Should a line in the entries below contain "lines", return that line.

+++ Provided entries +++

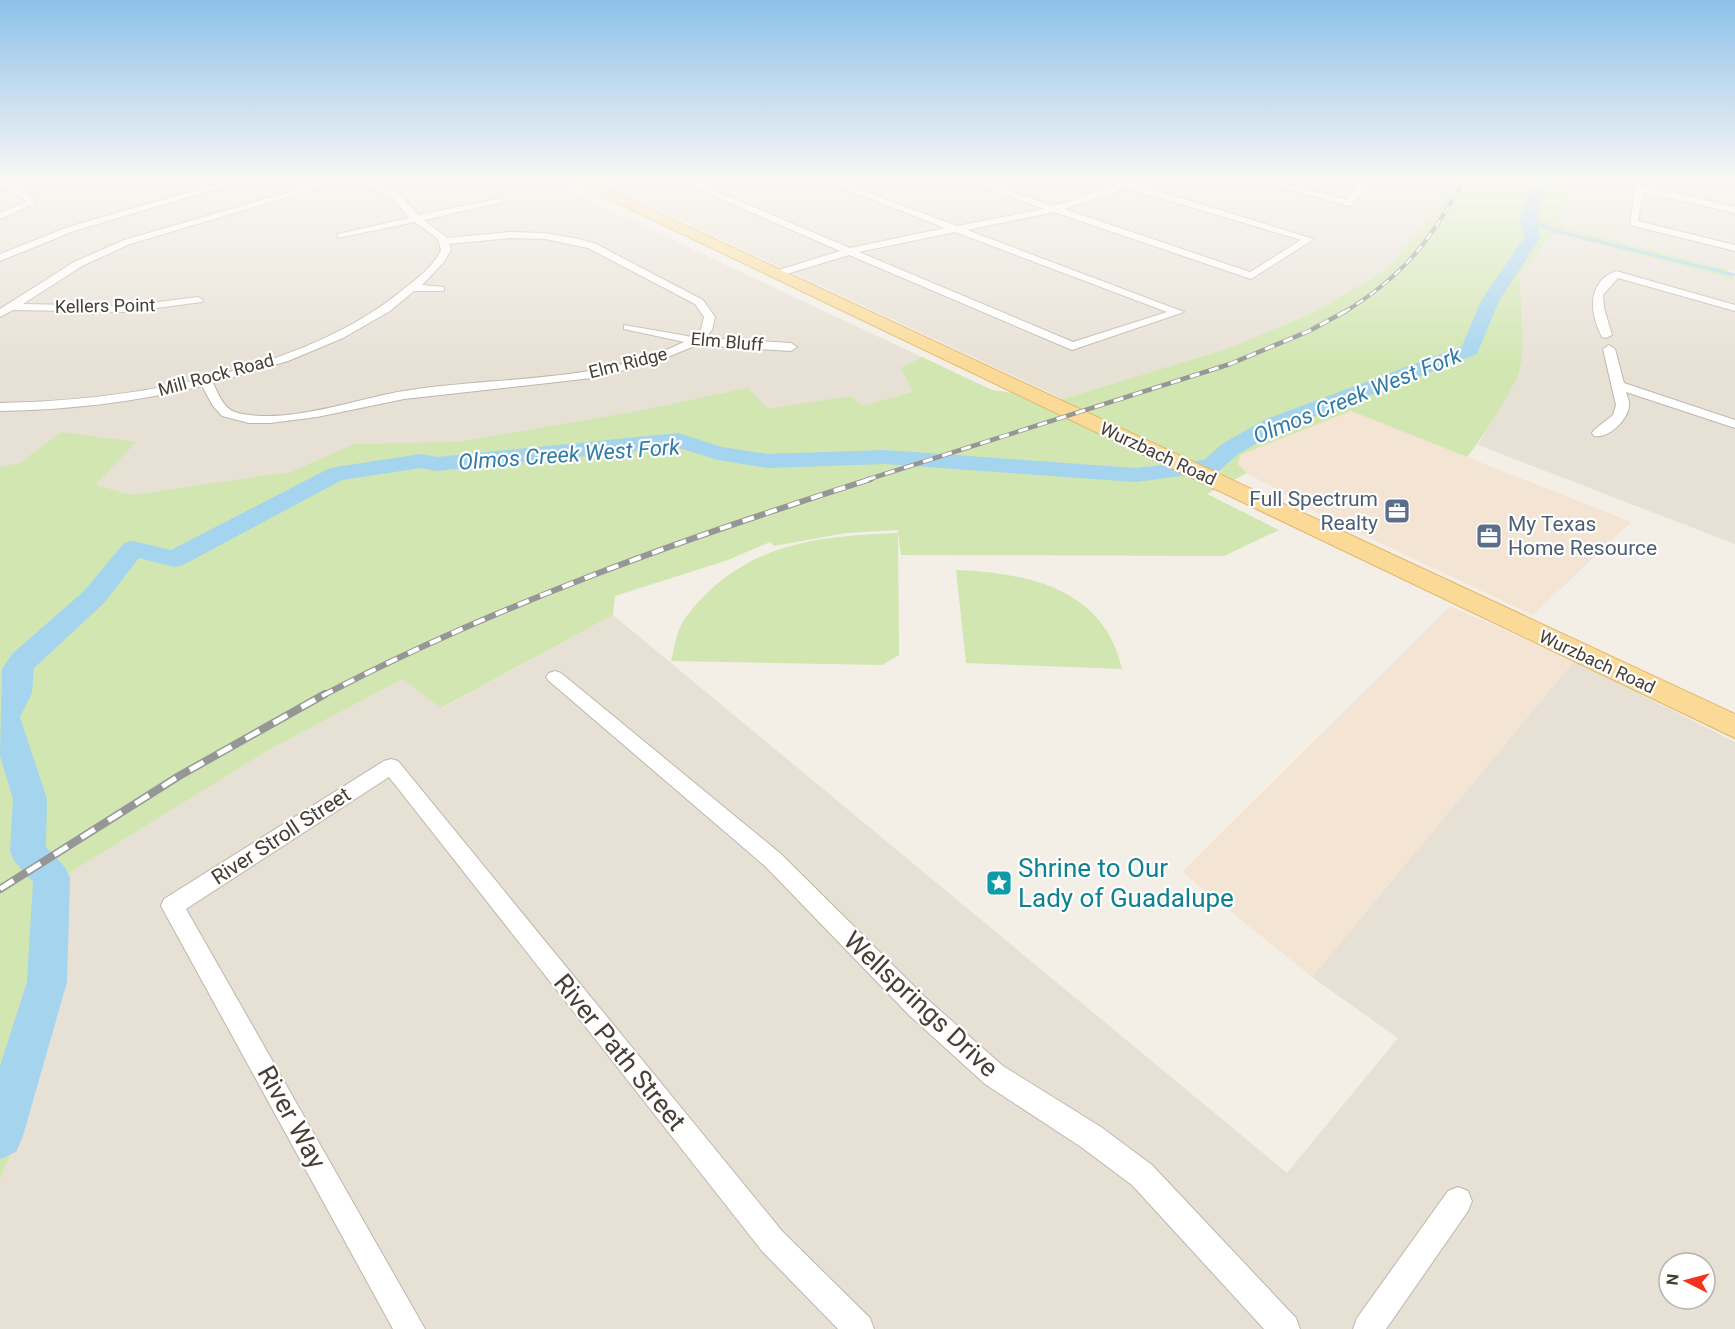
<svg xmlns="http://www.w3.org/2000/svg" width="1735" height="1329" viewBox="0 0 1735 1329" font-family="Roboto,sans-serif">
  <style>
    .residential { fill: #e7e0d5; fill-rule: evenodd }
    .commercial { fill: #f4e4d3 }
    .green { fill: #d1e6b1 }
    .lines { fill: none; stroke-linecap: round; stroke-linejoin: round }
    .stream { stroke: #a5d4ee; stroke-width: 3 }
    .river { fill: #a5d4ee; fill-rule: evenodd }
    .street-casing { stroke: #beb6aa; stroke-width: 2 }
    .primary-casing { stroke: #e0b668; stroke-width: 2 }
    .street { fill: #fff; fill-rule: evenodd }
    .primary { fill: #fbda98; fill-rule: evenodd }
    .rail-far3-casing { stroke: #969696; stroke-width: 4 }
    .rail-far2-casing { stroke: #969696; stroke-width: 4.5 }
    .rail-far1-casing { stroke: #969696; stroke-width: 6 }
    .rail-casing { stroke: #969696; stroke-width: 8 }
    .rail-far3 { stroke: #fff; stroke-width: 2; stroke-dasharray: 8; stroke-linecap: butt }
    .rail-far2 { stroke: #fff; stroke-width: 3; stroke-dasharray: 10; stroke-linecap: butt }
    .rail-far1 { stroke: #fff; stroke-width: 4; stroke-dasharray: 12; stroke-linecap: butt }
    .rail { stroke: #fff; stroke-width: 5; stroke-dasharray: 16; stroke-linecap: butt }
    .labels { text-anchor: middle; stroke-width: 4.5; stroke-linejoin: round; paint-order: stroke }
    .far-street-label { font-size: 18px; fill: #463f36; stroke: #fff }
    .service-label { font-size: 21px; fill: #4e5e75; stroke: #fff; text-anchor: end }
    .street-label { font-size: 21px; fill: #463f36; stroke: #fff }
    .water-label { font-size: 22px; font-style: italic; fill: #307ba7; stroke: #fff }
    .near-culture-label { font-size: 26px; fill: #0d838f; stroke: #fff; text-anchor: start }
    .near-street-label { font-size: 26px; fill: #463f36; stroke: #fff }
  </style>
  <rect width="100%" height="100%" fill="#f3efe7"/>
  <g class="residential">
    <polygon points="0,182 549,182 1035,410 0,533"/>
    <polygon points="598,182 1452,182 1430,218 1384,271 1314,312 1229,348 1063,399"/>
    <polygon points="1574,182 1735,182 1735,271 1567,229 1559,223"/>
    <polygon points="1554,233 1735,280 1735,544 1478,445 1520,371 1523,319 1519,276"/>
    <path d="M613 615 1287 1173 1398 1038 1312 977 1574 661 1735 742V1329H0V1180L19 1134 53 1005 56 913 66 875 272 748 403 679 442 708ZM1669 1263H1705V1299H1669Z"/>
  </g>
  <g class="commercial">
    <polygon points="1351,411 1631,522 1533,615 1325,517 1247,473 1238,464 1240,455"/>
    <polygon points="1450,606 1574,661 1312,977 1182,872"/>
  </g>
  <g class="green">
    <path d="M1452 182H1574L1559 223 1567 229 1727 269 1735 280 1554 233 1519 276C1522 306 1525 339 1520 369 1517 384 1478 445 1467 457L1351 411 1240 455 1238 464 1247 473 1207 494 1279 530 1224 556 901 555 898 533 899 655 882 665 671 661C674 651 675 639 679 630 684 617 697 603 707 593 761 541 826 536 898 533V530L846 533 774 546 770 542 728 560 615 596 613 615 441 708 403 679 272 748 66 875 56 913 53 1005 19 1134 0 1180V467L20 463 61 432 136 442 95 485 132 495 291 472 355 444 458 442 638 411 748 388 768 409 851 396 863 406 913 392 901 368 922 357 991 390 1063 399 1229 348 1314 312 1384 271 1430 218Z"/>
    <path d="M956 570C1028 573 1104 588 1122 669L966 663Z"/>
  </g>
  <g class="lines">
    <polyline class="stream" points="1528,220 1559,232 1735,275"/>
    <polygon class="river" points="1534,182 1548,182 1536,220 1540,238 1499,301 1477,354 1280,430 1238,454 1219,471 1136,482 885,464 767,468 718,460 676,447 437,471 421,468 342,480 183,565 174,567 139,558 104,603 34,668 32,693 20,717 47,799 46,847 65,867 70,878 67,982 23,1136 16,1152 0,1159 0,1066 27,982 33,882 15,862 10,852 13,799 0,756 2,669 12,654 84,591 124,543 133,541 171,550 328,469 336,467 421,454 437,457 678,433 722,447 767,454 885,450 1136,468 1204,460 1222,444 1264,420 1462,346 1481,301 1524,238 1520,220"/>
    <defs>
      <g id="street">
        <path d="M0 182C12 182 31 192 35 203L0 219V213L25 202 24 198 0 186Z"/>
        <polygon points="225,182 239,182 74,231 0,261 0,254 68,227"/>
        <polygon points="324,182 338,182 130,244 82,266 23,304 126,306 198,297 203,300 202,302 126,312 13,310 0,317 0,309 74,262 124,240"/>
        <path d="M358 182H370L399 194 419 215 502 198V202L424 220 447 238 511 232 545 233 579 239 596 244 703 300 715 317 712 330 705 338 791 343 797 347 791 351 697 345 653 363 592 378 404 399 317 417 270 423H249L222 416 213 406 202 386C135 402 69 410 0 411V403C126 401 300 373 400 292 415 280 433 268 441 250L438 239 415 222 338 238V234L409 218 393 198ZM511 238 545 239 588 248 695 304 704 317 701 329 693 337 624 325V329L684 342C599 384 496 376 404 391 354 399 289 425 238 413 224 410 219 395 213 383L288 361 343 338 390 311 414 291H444V287L422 285 443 263 451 250 449 244Z"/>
        <path d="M682 182H694L850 248 945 228 828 182H840L957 226 1044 209 971 182H984L1054 206 1118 185 1117 182H1137L1135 184 1314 239 1251 279 1054 212 967 230 1184 312 1072 350 849 255 780 276H772V272L840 251ZM1127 188 1301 240 1250 272 1064 209ZM955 232 1167 312 1073 342 859 252Z"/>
        <polygon points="1263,182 1278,182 1347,200 1360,182 1369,182 1352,205 1349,206"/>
        <polygon points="1639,185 1735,207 1735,213 1643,192 1638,221 1735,245 1735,251 1630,225 1635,188"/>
        <path d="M1616 271 1735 305V311L1618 278 1603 295 1604 308 1612 335 1606 338 1602 337C1590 314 1586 282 1616 271Z"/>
        <path d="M1609 345 1615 349 1624 383 1735 420V428L1626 392C1627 396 1630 402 1629 406 1628 420 1608 439 1594 436L1592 433 1594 430 1613 415 1616 405 1603 349Z"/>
        <polygon points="555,671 561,673 781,854 927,999 1003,1066 1101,1127 1152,1165 1296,1318 1300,1329 1264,1329 1132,1185 1081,1147 985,1084 909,1015 765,866 549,681 546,677 549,673"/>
        <polygon points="391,759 398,761 782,1231 870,1318 874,1329 838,1329 762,1251 389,777 186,909 425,1329 393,1329 161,906 164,899 384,761"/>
        <polygon points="1458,1187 1468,1191 1472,1201 1468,1211 1386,1329 1353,1329 1357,1318 1448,1191"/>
      </g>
      <polygon id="primary" points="574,182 592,182 1735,714 1735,738"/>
    </defs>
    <use href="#street" class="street-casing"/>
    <use href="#primary" class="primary-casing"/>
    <use href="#street" class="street"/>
    <use href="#primary" class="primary"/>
    <defs>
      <path id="rail-far3" d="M1343 313C1403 276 1429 243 1463 182"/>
      <polyline id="rail-far2" points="866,480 1230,364 1309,331 1346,311"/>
      <path id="rail-far1" d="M322 696C498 604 683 539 871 479"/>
      <polyline id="rail" points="0,889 179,776 325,694"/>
    </defs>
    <use href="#rail-far3" class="rail-far3-casing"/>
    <use href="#rail-far2" class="rail-far2-casing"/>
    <use href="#rail-far1" class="rail-far1-casing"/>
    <use href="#rail" class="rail-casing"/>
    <use href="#rail-far3" class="rail-far3"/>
    <use href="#rail-far2" class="rail-far2"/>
    <use href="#rail-far1" class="rail-far1"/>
    <use href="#rail" class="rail"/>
  </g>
  <linearGradient id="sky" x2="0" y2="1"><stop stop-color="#8dc1ea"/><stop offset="0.49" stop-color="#faf8f4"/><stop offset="1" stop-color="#faf8f4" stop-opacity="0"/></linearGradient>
  <rect width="1735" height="368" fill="url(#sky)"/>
  <defs>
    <symbol id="office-square" viewBox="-11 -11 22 22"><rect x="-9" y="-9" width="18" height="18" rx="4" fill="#5c6f8a" stroke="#fff"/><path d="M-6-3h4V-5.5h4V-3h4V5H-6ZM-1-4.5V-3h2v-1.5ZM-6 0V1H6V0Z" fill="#fff"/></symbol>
    <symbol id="sight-square" viewBox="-11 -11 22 22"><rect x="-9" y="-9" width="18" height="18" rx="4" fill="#0f9aa8" stroke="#fff"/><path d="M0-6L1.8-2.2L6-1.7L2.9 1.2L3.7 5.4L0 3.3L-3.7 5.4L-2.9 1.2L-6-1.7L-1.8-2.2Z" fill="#fff"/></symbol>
  </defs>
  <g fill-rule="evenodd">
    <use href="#office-square" x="1382" y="496" width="30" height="30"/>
    <use href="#office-square" x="1474" y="521" width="30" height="30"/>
    <use href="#sight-square" x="984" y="868" width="30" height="30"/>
  </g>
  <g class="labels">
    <g class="far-street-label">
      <text transform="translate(105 306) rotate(-1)" y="6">Kellers Point</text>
      <text transform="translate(727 342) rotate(5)" y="6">Elm Bluff</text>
      <text transform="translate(628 363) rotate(-14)" y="6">Elm Ridge</text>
      <text transform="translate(216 375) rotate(-15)" y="6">Mill Rock Road</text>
      <text transform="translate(1158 454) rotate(25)" y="6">Wurzbach Road</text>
      <text transform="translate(1597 662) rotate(25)" y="6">Wurzbach Road</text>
    </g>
    <g class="service-label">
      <text x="1378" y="506">Full Spectrum<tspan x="1378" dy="24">Realty</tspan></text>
      <text x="1508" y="531" text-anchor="start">My Texas<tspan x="1508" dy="24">Home Resource</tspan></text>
    </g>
    <g class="street-label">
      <text transform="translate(281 836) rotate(-33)" y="7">River Stroll Street</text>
    </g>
    <g class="water-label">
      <text transform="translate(1357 395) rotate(-22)" y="8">Olmos Creek West Fork</text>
      <text transform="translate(569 454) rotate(-4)" y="8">Olmos Creek West Fork</text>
    </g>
    <g class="near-culture-label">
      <text x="1018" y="877">Shrine to Our<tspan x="1018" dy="30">Lady of Guadalupe</tspan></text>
    </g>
    <g class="near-street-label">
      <text transform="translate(921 1004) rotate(43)" y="9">Wellsprings Drive</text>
      <text transform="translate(620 1052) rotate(51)" y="9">River Path Street</text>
      <text transform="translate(292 1117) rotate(61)" y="9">River Way</text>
    </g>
  </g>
  <g transform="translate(1687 1281) rotate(276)"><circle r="28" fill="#ffffff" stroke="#b5b2af" stroke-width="1.5"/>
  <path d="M0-4.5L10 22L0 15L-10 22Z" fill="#f4321d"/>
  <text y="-9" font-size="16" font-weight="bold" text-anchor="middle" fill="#463f36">N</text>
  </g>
</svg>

+++

### Task response
    .lines { fill: none; stroke-linecap: round; stroke-linejoin: round }
  <g class="lines">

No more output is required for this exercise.